Кв.22. Трехкомнатная. Левченко. Семья из четырех человек. Дочь и сын. Когда сын был маленький и лежал в коляске, я чуть не попал в него чем-то со своего балкона - случайно, разумеется. Целил, видимо, во что-то другое. Взволнованный - мягко говоря - папаша заметил меня, поднялся к нам на четвертый этаж и сказал следующее: "Я тебе, сволочь, выверну голову на обратную сторону вместе со скулами! Ты мне чуть сына калекой не сделал!" Он был прав, что и говорить. Работал он шофером на мотороллере с грузовым кузовом. Их дочь выросла, вышла замуж и родила.


Кв.23. Трехкомнатная. Скимбаторы. Папаша - пекарь на хлебозаводе, мамаша, кажется, тоже, сын и дочь: Шуня и Оля. К ним в гости регулярно приходил известный исполнитель молдавских народных песен Ион Басс. Тем, кто не знает, или забыл - у него был очень высокий, прямо скажем, тоненький голос. Зато фамилия - Басс. Шуня - товарищ по детским играм. Живет со своей семьей где-то в другом месте. Оля, кажется, там же и живет вместе с мужем и детьми. Квартира вначале была коммунальной, но кто там еще жил - уже не помню.

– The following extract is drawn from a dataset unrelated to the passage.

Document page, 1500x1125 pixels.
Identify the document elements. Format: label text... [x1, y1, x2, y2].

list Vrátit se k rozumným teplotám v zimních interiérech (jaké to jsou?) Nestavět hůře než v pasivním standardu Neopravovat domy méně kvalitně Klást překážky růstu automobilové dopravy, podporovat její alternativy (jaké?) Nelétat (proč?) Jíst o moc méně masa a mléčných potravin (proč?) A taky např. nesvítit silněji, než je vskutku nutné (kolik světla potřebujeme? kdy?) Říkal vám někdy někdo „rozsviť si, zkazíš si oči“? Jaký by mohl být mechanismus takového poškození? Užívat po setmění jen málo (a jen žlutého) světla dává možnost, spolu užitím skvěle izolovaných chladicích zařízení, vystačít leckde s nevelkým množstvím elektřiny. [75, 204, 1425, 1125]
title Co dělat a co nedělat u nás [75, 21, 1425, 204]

Кв.24. Трехкомнатная. Тоже коммуналка. Там жил дядя Степа - одинокий хромой калека, впоследствии женившийся. До того как он женился, про него сказала Феодосьева: "Зачем ему жена, когда у него "Спидола" есть?" Дело в том, что дядя Степа обзаведясь "Спидолой" (после Аркаши Авербуха) не расставался с ней ни на минуту: на работу, с работы, в выходные ли, в будние ли дни - "Спидола" всегда в руке. Также там жил некто Рыжий (первая кличка) по прозвищу "Пушкин" (вторая кличка) с женой и сыном Вовочкой. Когда он разводился с женой судья его спросил - почему вы разводитесь? - на что он простодушно ответил, указав на присутствовавшую жену: "Да вы на нее сами посмотрите. Кто же с такой жить будет?!" Как ни странно, аргумент подействовал на все сто процентов.


Там жили еще какие-то люди, чьи лица и некоторые эпизоды помню, а имена - нет.


* * *

ШАФИРЫ


Фима был первым, с кем я познакомился, переехав в Кишинев из Ярославля.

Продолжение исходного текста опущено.